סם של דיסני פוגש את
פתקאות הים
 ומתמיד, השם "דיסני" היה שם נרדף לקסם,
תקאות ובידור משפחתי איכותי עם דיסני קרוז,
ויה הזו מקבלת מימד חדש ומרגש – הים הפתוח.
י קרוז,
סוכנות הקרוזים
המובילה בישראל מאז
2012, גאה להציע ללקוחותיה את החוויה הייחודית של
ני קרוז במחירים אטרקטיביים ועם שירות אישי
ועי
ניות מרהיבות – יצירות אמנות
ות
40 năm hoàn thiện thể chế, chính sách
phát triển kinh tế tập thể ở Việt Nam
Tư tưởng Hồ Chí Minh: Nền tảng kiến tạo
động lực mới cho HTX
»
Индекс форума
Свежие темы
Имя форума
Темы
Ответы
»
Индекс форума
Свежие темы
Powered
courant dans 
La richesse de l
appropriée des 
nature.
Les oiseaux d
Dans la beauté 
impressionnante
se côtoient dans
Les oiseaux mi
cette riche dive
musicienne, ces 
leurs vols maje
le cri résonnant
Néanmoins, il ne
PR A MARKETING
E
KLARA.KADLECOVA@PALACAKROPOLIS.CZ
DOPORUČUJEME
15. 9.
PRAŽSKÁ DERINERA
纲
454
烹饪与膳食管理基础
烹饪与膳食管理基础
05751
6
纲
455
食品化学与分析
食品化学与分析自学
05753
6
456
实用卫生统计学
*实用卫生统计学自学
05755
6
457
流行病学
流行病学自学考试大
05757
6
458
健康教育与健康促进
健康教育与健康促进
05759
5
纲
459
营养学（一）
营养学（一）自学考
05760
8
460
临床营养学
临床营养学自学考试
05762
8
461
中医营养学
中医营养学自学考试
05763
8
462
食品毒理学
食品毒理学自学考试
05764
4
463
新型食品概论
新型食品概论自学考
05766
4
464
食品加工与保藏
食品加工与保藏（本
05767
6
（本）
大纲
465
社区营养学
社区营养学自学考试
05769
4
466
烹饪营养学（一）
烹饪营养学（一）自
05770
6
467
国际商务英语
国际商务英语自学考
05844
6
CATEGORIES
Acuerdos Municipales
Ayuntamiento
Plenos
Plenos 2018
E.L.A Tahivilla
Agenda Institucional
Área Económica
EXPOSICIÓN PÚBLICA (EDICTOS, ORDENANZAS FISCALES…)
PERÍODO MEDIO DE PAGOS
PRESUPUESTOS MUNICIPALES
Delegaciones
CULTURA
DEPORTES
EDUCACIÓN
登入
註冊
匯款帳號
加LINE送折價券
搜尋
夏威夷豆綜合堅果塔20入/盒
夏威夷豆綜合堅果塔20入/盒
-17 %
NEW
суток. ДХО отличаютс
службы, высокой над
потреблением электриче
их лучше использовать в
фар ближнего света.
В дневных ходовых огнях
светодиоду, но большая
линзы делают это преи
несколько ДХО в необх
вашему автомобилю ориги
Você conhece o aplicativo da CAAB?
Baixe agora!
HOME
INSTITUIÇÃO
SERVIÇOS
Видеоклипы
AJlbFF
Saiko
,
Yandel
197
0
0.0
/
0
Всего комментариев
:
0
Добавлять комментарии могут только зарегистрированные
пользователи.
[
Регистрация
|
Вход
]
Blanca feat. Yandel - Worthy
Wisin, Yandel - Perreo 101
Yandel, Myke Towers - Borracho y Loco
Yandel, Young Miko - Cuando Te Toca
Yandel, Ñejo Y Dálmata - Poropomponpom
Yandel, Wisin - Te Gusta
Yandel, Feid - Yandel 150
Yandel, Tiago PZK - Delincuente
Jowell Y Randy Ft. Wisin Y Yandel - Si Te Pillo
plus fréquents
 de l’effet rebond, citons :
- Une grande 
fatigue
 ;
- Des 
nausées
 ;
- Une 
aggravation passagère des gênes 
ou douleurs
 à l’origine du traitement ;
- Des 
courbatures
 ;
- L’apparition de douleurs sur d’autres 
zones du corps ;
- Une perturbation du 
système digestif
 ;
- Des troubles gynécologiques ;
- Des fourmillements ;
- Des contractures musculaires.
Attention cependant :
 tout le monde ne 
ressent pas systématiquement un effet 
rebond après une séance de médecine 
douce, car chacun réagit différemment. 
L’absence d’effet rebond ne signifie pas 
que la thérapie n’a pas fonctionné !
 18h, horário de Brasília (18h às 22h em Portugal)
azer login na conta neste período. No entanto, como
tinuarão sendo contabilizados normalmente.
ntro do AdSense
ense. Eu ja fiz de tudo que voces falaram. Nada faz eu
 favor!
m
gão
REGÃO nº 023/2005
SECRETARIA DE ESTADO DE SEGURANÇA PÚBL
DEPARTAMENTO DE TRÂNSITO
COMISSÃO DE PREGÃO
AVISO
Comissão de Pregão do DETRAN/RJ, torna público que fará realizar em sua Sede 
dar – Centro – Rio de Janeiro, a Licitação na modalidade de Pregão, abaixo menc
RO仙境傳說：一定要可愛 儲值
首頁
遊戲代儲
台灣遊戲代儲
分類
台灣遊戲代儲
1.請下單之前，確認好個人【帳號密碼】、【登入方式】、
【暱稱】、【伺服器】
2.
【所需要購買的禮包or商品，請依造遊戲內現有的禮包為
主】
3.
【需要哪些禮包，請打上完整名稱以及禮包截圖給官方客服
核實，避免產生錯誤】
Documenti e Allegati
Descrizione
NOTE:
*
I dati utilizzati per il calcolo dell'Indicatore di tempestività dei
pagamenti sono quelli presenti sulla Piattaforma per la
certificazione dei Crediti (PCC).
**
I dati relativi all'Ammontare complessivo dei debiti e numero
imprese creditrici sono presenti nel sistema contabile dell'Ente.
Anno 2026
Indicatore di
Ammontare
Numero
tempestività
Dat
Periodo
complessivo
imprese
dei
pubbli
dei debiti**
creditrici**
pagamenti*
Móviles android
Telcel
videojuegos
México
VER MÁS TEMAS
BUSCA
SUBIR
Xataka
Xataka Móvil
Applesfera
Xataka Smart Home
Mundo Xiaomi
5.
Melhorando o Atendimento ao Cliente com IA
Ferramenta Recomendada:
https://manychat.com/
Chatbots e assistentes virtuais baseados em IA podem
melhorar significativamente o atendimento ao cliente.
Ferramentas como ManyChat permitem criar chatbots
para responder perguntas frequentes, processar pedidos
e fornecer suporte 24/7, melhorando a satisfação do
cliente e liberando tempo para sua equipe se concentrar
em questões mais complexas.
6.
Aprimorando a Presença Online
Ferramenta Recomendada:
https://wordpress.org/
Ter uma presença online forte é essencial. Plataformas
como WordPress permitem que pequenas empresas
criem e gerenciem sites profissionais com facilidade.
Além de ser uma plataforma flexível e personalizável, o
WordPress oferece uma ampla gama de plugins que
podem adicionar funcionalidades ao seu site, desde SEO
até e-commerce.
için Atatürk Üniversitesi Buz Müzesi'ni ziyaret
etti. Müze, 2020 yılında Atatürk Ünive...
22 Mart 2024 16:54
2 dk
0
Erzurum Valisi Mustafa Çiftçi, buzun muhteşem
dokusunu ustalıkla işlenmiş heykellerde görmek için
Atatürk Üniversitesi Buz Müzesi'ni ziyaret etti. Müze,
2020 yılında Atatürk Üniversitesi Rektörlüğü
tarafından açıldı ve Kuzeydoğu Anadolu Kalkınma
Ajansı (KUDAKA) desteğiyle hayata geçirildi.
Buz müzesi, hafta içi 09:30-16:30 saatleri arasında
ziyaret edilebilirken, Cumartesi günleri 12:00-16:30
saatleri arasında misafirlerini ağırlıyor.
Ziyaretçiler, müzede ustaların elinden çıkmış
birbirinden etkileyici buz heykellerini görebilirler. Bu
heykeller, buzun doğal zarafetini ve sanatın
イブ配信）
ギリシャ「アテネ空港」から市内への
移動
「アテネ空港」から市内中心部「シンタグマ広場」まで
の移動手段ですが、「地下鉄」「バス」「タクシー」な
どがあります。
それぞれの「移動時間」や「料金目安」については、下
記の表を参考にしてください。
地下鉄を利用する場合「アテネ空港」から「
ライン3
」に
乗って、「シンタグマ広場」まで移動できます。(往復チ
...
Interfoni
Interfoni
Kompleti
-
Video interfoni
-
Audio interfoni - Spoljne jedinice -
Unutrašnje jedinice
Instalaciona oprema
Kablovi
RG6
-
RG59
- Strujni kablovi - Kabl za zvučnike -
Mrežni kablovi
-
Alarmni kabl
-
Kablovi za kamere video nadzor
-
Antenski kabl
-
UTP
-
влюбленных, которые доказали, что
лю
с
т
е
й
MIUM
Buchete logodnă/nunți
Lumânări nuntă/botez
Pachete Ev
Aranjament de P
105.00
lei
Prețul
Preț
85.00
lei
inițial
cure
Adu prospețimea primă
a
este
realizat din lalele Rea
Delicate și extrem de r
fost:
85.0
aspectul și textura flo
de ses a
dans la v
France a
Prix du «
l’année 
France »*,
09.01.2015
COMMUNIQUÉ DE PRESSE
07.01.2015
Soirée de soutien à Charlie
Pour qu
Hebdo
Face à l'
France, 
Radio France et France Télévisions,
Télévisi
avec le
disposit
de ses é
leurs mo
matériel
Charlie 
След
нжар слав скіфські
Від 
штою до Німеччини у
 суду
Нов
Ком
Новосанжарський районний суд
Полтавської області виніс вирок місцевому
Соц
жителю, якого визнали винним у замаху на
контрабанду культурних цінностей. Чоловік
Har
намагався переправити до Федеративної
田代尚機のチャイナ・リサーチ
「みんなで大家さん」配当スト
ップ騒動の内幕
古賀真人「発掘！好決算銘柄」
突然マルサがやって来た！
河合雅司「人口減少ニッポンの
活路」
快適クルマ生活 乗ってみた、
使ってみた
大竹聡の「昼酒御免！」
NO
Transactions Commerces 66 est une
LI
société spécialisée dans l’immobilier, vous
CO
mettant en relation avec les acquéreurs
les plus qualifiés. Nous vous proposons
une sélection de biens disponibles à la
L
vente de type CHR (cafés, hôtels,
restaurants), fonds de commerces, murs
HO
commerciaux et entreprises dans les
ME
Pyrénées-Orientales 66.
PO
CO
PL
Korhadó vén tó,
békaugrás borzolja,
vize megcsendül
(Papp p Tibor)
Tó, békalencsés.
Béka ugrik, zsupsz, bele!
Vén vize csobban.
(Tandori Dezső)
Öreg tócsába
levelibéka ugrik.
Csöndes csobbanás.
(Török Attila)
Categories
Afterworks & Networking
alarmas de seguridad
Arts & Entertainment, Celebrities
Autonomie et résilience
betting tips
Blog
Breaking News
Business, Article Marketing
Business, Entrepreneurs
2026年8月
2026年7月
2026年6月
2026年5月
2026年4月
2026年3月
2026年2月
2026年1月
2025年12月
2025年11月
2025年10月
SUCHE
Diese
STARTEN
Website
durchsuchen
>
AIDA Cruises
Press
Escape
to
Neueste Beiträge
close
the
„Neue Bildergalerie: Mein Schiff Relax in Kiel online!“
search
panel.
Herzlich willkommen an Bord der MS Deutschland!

*Problem*
Type out the data word for word, from its first line through the line that contains "фар ближнего света.", with both of those lines included.

*Solution for this task*
סם של דיסני פוגש את
פתקאות הים
 ומתמיד, השם "דיסני" היה שם נרדף לקסם,
תקאות ובידור משפחתי איכותי עם דיסני קרוז,
ויה הזו מקבלת מימד חדש ומרגש – הים הפתוח.
י קרוז,
סוכנות הקרוזים
המובילה בישראל מאז
2012, גאה להציע ללקוחותיה את החוויה הייחודית של
ני קרוז במחירים אטרקטיביים ועם שירות אישי
ועי
ניות מרהיבות – יצירות אמנות
ות
40 năm hoàn thiện thể chế, chính sách
phát triển kinh tế tập thể ở Việt Nam
Tư tưởng Hồ Chí Minh: Nền tảng kiến tạo
động lực mới cho HTX
»
Индекс форума
Свежие темы
Имя форума
Темы
Ответы
»
Индекс форума
Свежие темы
Powered
courant dans 
La richesse de l
appropriée des 
nature.
Les oiseaux d
Dans la beauté 
impressionnante
se côtoient dans
Les oiseaux mi
cette riche dive
musicienne, ces 
leurs vols maje
le cri résonnant
Néanmoins, il ne
PR A MARKETING
E
KLARA.KADLECOVA@PALACAKROPOLIS.CZ
DOPORUČUJEME
15. 9.
PRAŽSKÁ DERINERA
纲
454
烹饪与膳食管理基础
烹饪与膳食管理基础
05751
6
纲
455
食品化学与分析
食品化学与分析自学
05753
6
456
实用卫生统计学
*实用卫生统计学自学
05755
6
457
流行病学
流行病学自学考试大
05757
6
458
健康教育与健康促进
健康教育与健康促进
05759
5
纲
459
营养学（一）
营养学（一）自学考
05760
8
460
临床营养学
临床营养学自学考试
05762
8
461
中医营养学
中医营养学自学考试
05763
8
462
食品毒理学
食品毒理学自学考试
05764
4
463
新型食品概论
新型食品概论自学考
05766
4
464
食品加工与保藏
食品加工与保藏（本
05767
6
（本）
大纲
465
社区营养学
社区营养学自学考试
05769
4
466
烹饪营养学（一）
烹饪营养学（一）自
05770
6
467
国际商务英语
国际商务英语自学考
05844
6
CATEGORIES
Acuerdos Municipales
Ayuntamiento
Plenos
Plenos 2018
E.L.A Tahivilla
Agenda Institucional
Área Económica
EXPOSICIÓN PÚBLICA (EDICTOS, ORDENANZAS FISCALES…)
PERÍODO MEDIO DE PAGOS
PRESUPUESTOS MUNICIPALES
Delegaciones
CULTURA
DEPORTES
EDUCACIÓN
登入
註冊
匯款帳號
加LINE送折價券
搜尋
夏威夷豆綜合堅果塔20入/盒
夏威夷豆綜合堅果塔20入/盒
-17 %
NEW
суток. ДХО отличаютс
службы, высокой над
потреблением электриче
их лучше использовать в
фар ближнего света.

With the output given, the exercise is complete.